* _DIRECTIONS_
Pull out each line of the material that contains the string "Sans".

###

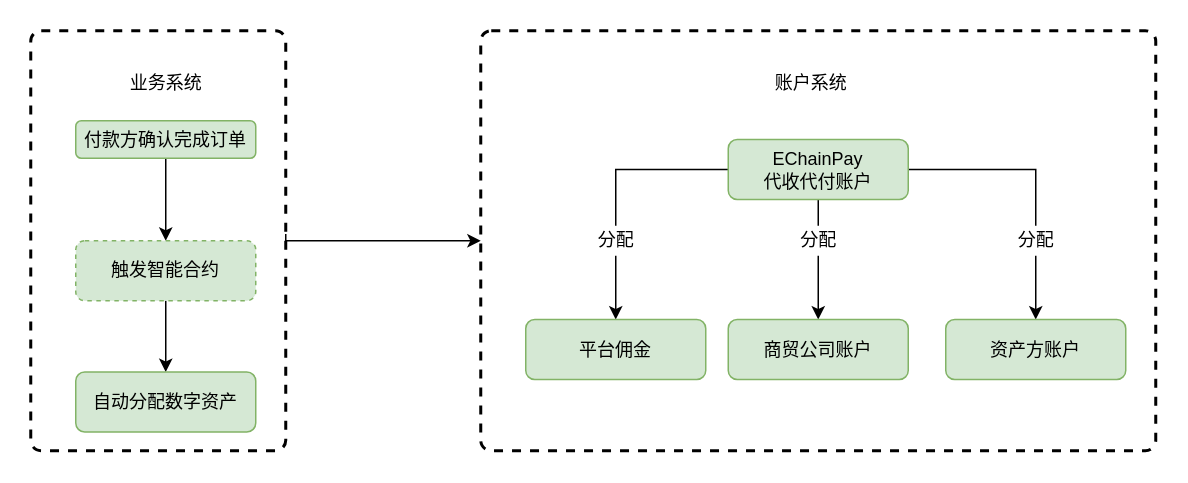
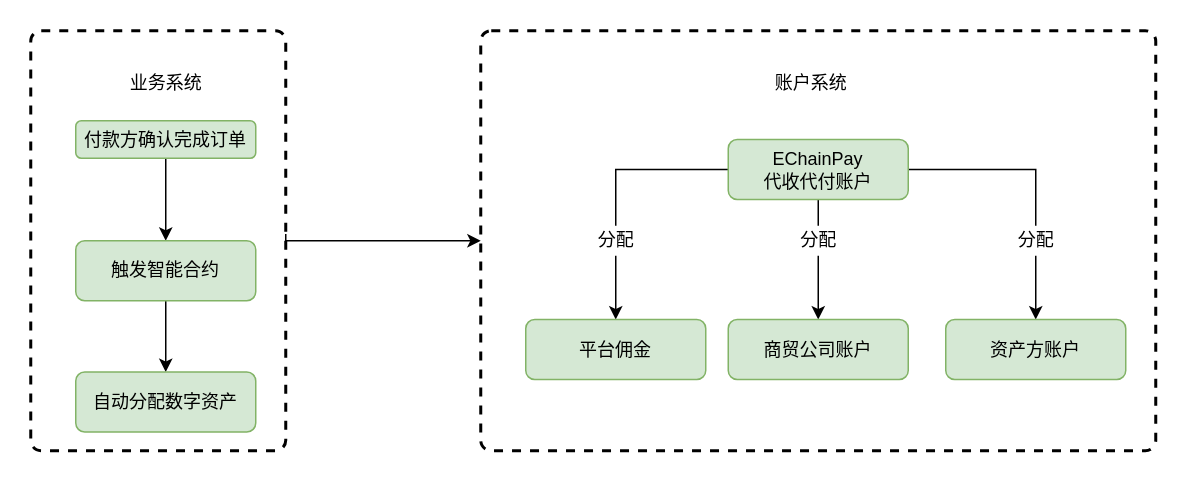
  <mxCell id="0" />
  <mxCell id="1" parent="0" />
  <mxCell id="2" value="" style="rounded=1;whiteSpace=wrap;html=1;absoluteArcSize=1;arcSize=14;strokeWidth=2;dashed=1;" vertex="1" parent="1"><mxGeometry x="320" y="20" width="450" height="280" as="geometry" /></mxCell>
  <mxCell id="3" value="账户系统" style="text;html=1;align=center;verticalAlign=middle;resizable=0;points=[];autosize=1;" vertex="1" parent="1"><mxGeometry x="510" y="45" width="60" height="20" as="geometry" /></mxCell>
  <mxCell id="4" value="" style="edgeStyle=orthogonalEdgeStyle;rounded=0;orthogonalLoop=1;jettySize=auto;html=1;" edge="1" parent="1" source="7" target="10"><mxGeometry relative="1" as="geometry" /></mxCell>
  <mxCell id="5" value="" style="edgeStyle=orthogonalEdgeStyle;rounded=0;orthogonalLoop=1;jettySize=auto;html=1;" edge="1" parent="1" source="7" target="9"><mxGeometry relative="1" as="geometry" /></mxCell>
  <mxCell id="6" value="" style="edgeStyle=orthogonalEdgeStyle;rounded=0;orthogonalLoop=1;jettySize=auto;html=1;" edge="1" parent="1" source="7" target="8"><mxGeometry relative="1" as="geometry" /></mxCell>
  <mxCell id="7" value="EChainPay&lt;br&gt;代收代付账户" style="rounded=1;whiteSpace=wrap;html=1;fontSize=12;glass=0;strokeWidth=1;shadow=0;fillColor=#d5e8d4;strokeColor=#82b366;" vertex="1" parent="1"><mxGeometry x="485" y="92.5" width="120" height="40" as="geometry" /></mxCell>
  <mxCell id="8" value="资产方账户" style="rounded=1;whiteSpace=wrap;html=1;fontSize=12;glass=0;strokeWidth=1;shadow=0;fillColor=#d5e8d4;strokeColor=#82b366;" vertex="1" parent="1"><mxGeometry x="630" y="212.5" width="120" height="40" as="geometry" /></mxCell>
  <mxCell id="9" value="商贸公司账户" style="rounded=1;whiteSpace=wrap;html=1;fontSize=12;glass=0;strokeWidth=1;shadow=0;fillColor=#d5e8d4;strokeColor=#82b366;" vertex="1" parent="1"><mxGeometry x="485" y="212.5" width="120" height="40" as="geometry" /></mxCell>
  <mxCell id="10" value="平台佣金" style="rounded=1;whiteSpace=wrap;html=1;fontSize=12;glass=0;strokeWidth=1;shadow=0;fillColor=#d5e8d4;strokeColor=#82b366;" vertex="1" parent="1"><mxGeometry x="350" y="212.5" width="120" height="40" as="geometry" /></mxCell>
  <mxCell id="11" value="" style="rounded=1;whiteSpace=wrap;html=1;absoluteArcSize=1;arcSize=14;strokeWidth=2;dashed=1;" vertex="1" parent="1"><mxGeometry x="20" y="20" width="170" height="280" as="geometry" /></mxCell>
  <mxCell id="12" value="业务系统" style="text;html=1;align=center;verticalAlign=middle;resizable=0;points=[];autosize=1;" vertex="1" parent="1"><mxGeometry x="80" y="45" width="60" height="20" as="geometry" /></mxCell>
  <mxCell id="13" value="" style="edgeStyle=orthogonalEdgeStyle;rounded=0;orthogonalLoop=1;jettySize=auto;html=1;" edge="1" parent="1" source="14" target="16"><mxGeometry relative="1" as="geometry" /></mxCell>
  <mxCell id="14" value="付款方确认完成订单" style="rounded=1;whiteSpace=wrap;html=1;fontSize=12;glass=0;strokeWidth=1;shadow=0;fillColor=#d5e8d4;strokeColor=#82b366;" vertex="1" parent="1"><mxGeometry x="50" y="80" width="120" height="25" as="geometry" /></mxCell>
  <mxCell id="15" value="" style="edgeStyle=orthogonalEdgeStyle;rounded=0;orthogonalLoop=1;jettySize=auto;html=1;" edge="1" parent="1" source="16" target="18"><mxGeometry relative="1" as="geometry" /></mxCell>
- <mxCell id="16" value="触发智能合约" style="rounded=1;whiteSpace=wrap;html=1;fontSize=12;glass=0;strokeWidth=1;shadow=0;fillColor=#d5e8d4;strokeColor=#82b366;dashed=1;" vertex="1" parent="1"><mxGeometry x="50" y="160" width="120" height="40" as="geometry" /></mxCell>
+ <mxCell id="16" value="触发智能合约" style="rounded=1;whiteSpace=wrap;html=1;fontSize=12;glass=0;strokeWidth=1;shadow=0;fillColor=#d5e8d4;strokeColor=#82b366;" vertex="1" parent="1"><mxGeometry x="50" y="160" width="120" height="40" as="geometry" /></mxCell>
  <mxCell id="17" value="" style="edgeStyle=orthogonalEdgeStyle;rounded=0;orthogonalLoop=1;jettySize=auto;html=1;exitX=1;exitY=0.484;exitDx=0;exitDy=0;exitPerimeter=0;entryX=0;entryY=0.5;entryDx=0;entryDy=0;" edge="1" parent="1" source="11" target="2"><mxGeometry relative="1" as="geometry"><mxPoint x="300" y="210" as="sourcePoint" /><mxPoint x="320" y="200" as="targetPoint" /><Array as="points"><mxPoint x="190" y="160" /></Array></mxGeometry></mxCell>
  <mxCell id="18" value="自动分配数字资产" style="rounded=1;whiteSpace=wrap;html=1;fontSize=12;glass=0;strokeWidth=1;shadow=0;fillColor=#d5e8d4;strokeColor=#82b366;" vertex="1" parent="1"><mxGeometry x="50" y="247.5" width="120" height="40" as="geometry" /></mxCell>
  <mxCell id="19" value="分配" style="text;html=1;align=center;verticalAlign=middle;resizable=0;points=[];autosize=1;fillColor=#FFFFFF;" vertex="1" parent="1"><mxGeometry x="525" y="150" width="40" height="20" as="geometry" /></mxCell>
  <mxCell id="20" value="分配" style="text;html=1;align=center;verticalAlign=middle;resizable=0;points=[];autosize=1;fillColor=#FFFFFF;" vertex="1" parent="1"><mxGeometry x="670" y="150" width="40" height="20" as="geometry" /></mxCell>
  <mxCell id="21" value="分配" style="text;html=1;align=center;verticalAlign=middle;resizable=0;points=[];autosize=1;fillColor=#FFFFFF;" vertex="1" parent="1"><mxGeometry x="390" y="150" width="40" height="20" as="geometry" /></mxCell>
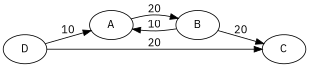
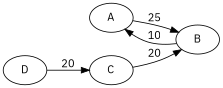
  digraph {
    fontname="IBM Plex Sans"
    rankdir=LR
    node [fontname="IBM Plex Sans"]
    edge [fontname="IBM Plex Sans"]
    A
    B
    C
    D
-   A -> B [label=20]
+   A -> B [label=25]
    B -> A [label=10]
-   B -> C [label=20]
-   D -> A [label=10]
+   C -> B [label=20]
    D -> C [label=20]
  }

###

* _THE ANSWER_
    fontname="IBM Plex Sans"
    node [fontname="IBM Plex Sans"]
    edge [fontname="IBM Plex Sans"]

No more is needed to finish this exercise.